■ **Task item**
Set down every entry again exactly as it stands below.
--- The data Enclosed Below ---
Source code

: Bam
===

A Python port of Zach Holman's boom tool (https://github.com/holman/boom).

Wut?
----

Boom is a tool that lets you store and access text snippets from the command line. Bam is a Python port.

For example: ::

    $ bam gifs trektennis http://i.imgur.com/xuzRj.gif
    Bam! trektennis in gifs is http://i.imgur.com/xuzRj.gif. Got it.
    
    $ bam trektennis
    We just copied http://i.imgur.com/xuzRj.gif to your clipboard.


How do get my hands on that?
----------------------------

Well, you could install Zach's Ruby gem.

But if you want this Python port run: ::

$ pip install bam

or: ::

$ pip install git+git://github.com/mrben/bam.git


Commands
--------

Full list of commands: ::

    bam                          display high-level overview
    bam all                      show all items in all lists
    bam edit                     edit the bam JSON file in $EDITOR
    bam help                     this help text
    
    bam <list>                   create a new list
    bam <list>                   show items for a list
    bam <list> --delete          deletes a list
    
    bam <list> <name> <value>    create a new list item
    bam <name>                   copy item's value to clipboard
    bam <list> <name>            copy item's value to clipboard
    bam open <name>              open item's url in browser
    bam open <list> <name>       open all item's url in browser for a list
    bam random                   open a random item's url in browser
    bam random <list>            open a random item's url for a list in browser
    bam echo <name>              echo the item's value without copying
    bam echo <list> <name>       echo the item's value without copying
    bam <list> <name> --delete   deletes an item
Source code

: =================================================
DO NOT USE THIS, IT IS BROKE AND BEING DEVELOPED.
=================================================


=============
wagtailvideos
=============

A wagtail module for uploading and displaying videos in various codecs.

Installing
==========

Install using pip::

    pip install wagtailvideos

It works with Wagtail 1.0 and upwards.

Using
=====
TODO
--- End of Enclosed The data ---
■ **Result for this exercise**
Source code

: Bam
===

A Python port of Zach Holman's boom tool (https://github.com/holman/boom).

Wut?
----

Boom is a tool that lets you store and access text snippets from the command line. Bam is a Python port.

For example: ::

    $ bam gifs trektennis http://i.imgur.com/xuzRj.gif
    Bam! trektennis in gifs is http://i.imgur.com/xuzRj.gif. Got it.
    
    $ bam trektennis
    We just copied http://i.imgur.com/xuzRj.gif to your clipboard.


How do get my hands on that?
----------------------------

Well, you could install Zach's Ruby gem.

But if you want this Python port run: ::

$ pip install bam

or: ::

$ pip install git+git://github.com/mrben/bam.git


Commands
--------

Full list of commands: ::

    bam                          display high-level overview
    bam all                      show all items in all lists
    bam edit                     edit the bam JSON file in $EDITOR
    bam help                     this help text
    
    bam <list>                   create a new list
    bam <list>                   show items for a list
    bam <list> --delete          deletes a list
    
    bam <list> <name> <value>    create a new list item
    bam <name>                   copy item's value to clipboard
    bam <list> <name>            copy item's value to clipboard
    bam open <name>              open item's url in browser
    bam open <list> <name>       open all item's url in browser for a list
    bam random                   open a random item's url in browser
    bam random <list>            open a random item's url for a list in browser
    bam echo <name>              echo the item's value without copying
    bam echo <list> <name>       echo the item's value without copying
    bam <list> <name> --delete   deletes an item
Source code

: =================================================
DO NOT USE THIS, IT IS BROKE AND BEING DEVELOPED.
=================================================


=============
wagtailvideos
=============

A wagtail module for uploading and displaying videos in various codecs.

Installing
==========

Install using pip::

    pip install wagtailvideos

It works with Wagtail 1.0 and upwards.

Using
=====
TODO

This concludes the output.